[Dataset entries]
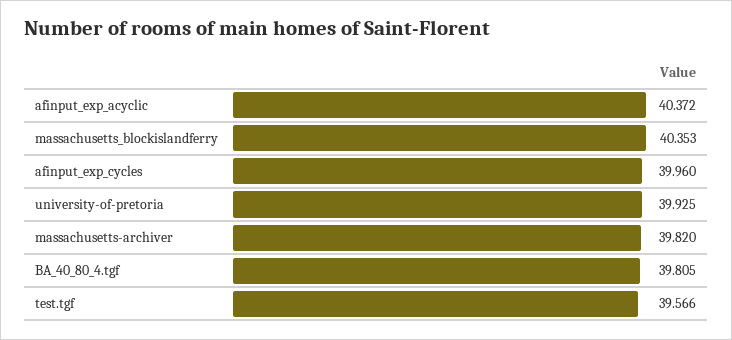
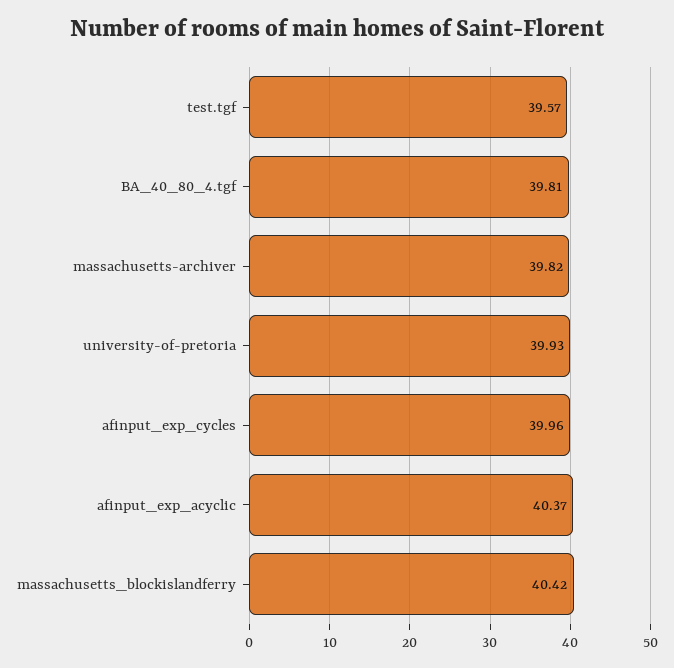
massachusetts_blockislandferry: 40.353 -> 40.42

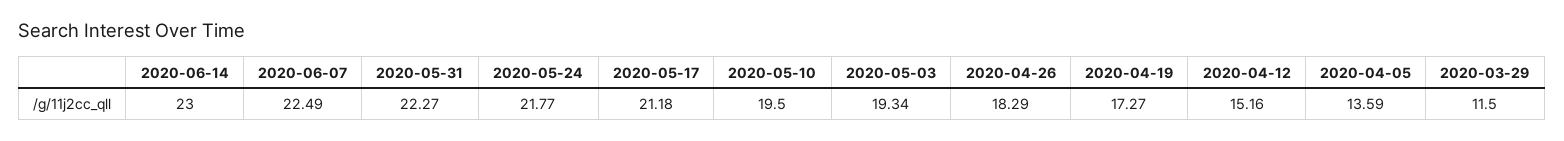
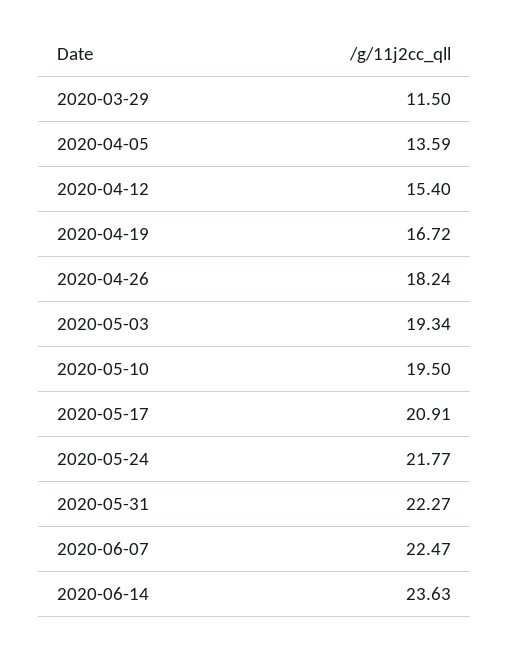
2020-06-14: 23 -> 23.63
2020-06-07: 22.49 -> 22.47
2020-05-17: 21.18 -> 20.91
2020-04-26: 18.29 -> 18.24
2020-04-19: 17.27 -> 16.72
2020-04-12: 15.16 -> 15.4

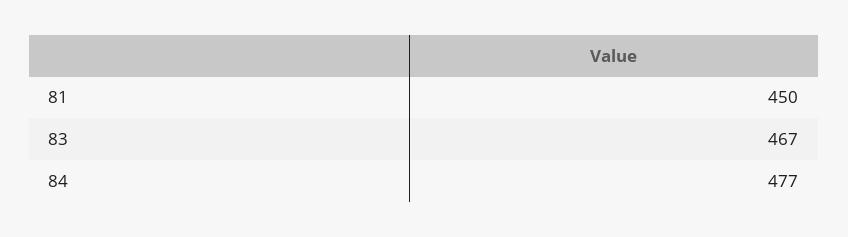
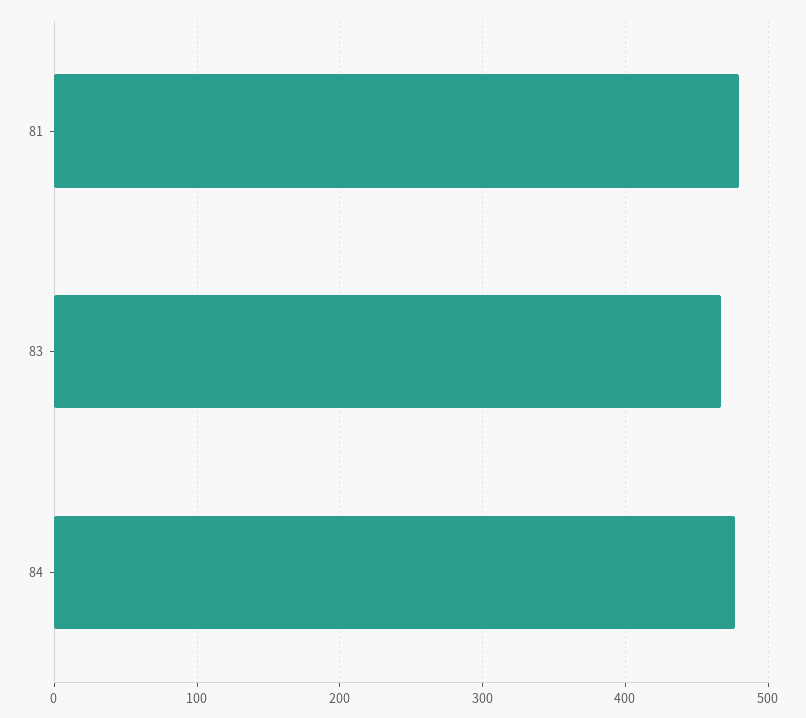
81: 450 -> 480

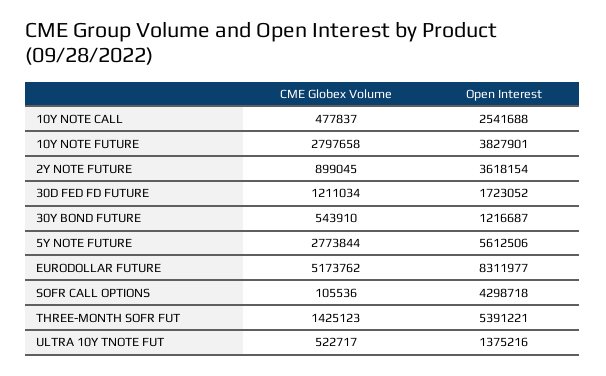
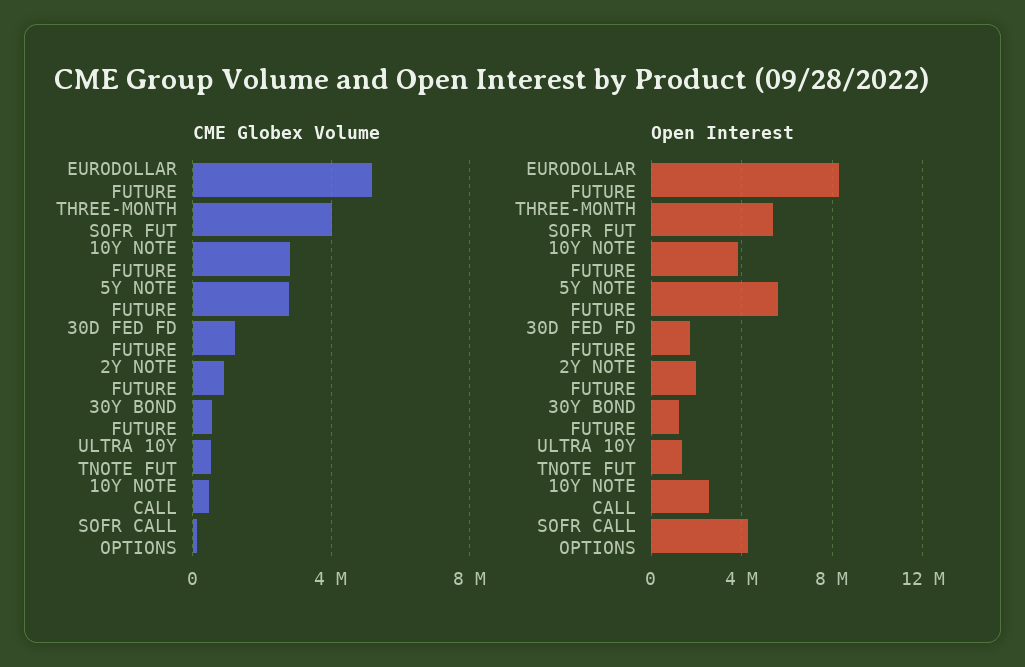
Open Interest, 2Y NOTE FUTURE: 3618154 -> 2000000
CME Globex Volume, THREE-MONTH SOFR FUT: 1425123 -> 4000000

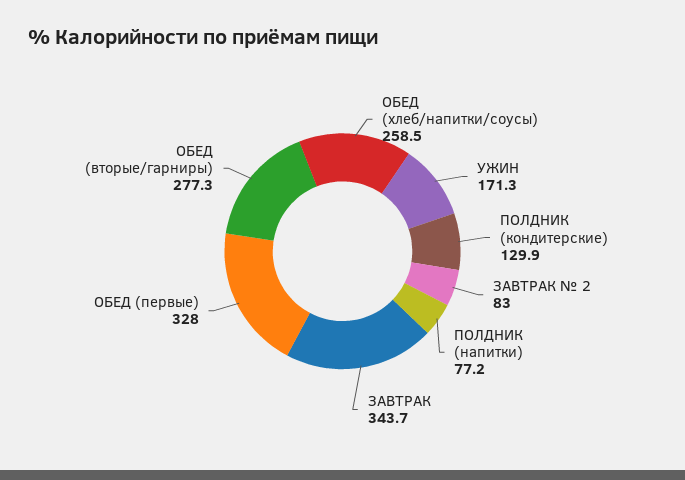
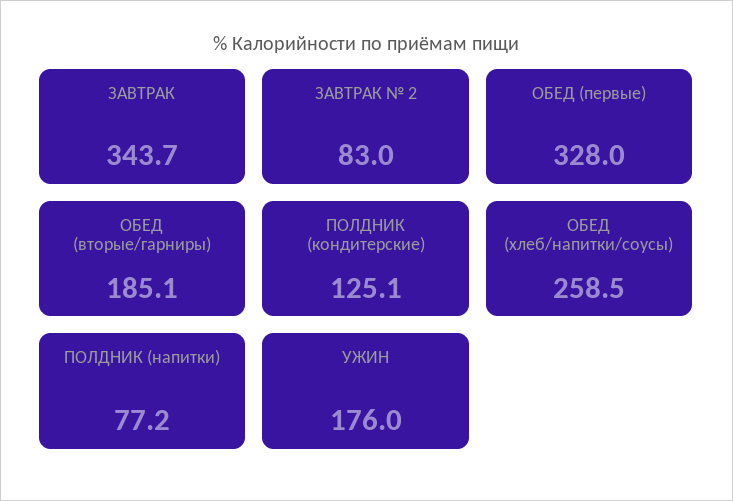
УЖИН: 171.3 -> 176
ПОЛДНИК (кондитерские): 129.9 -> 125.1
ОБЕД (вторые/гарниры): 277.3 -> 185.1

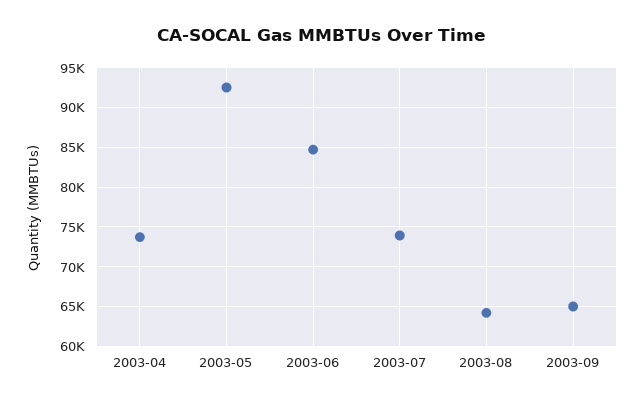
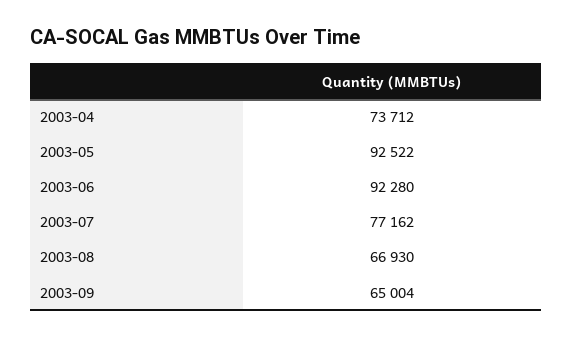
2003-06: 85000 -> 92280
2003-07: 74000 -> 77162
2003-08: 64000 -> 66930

**WORK ORDER**
An exact copy of all the data above is required; omit any pictures.

**RESPONSE BOX**
massachusetts_blockislandferry: 40.353 -> 40.42

2020-06-14: 23 -> 23.63
2020-06-07: 22.49 -> 22.47
2020-05-17: 21.18 -> 20.91
2020-04-26: 18.29 -> 18.24
2020-04-19: 17.27 -> 16.72
2020-04-12: 15.16 -> 15.4

81: 450 -> 480

Open Interest, 2Y NOTE FUTURE: 3618154 -> 2000000
CME Globex Volume, THREE-MONTH SOFR FUT: 1425123 -> 4000000

УЖИН: 171.3 -> 176
ПОЛДНИК (кондитерские): 129.9 -> 125.1
ОБЕД (вторые/гарниры): 277.3 -> 185.1

2003-06: 85000 -> 92280
2003-07: 74000 -> 77162
2003-08: 64000 -> 66930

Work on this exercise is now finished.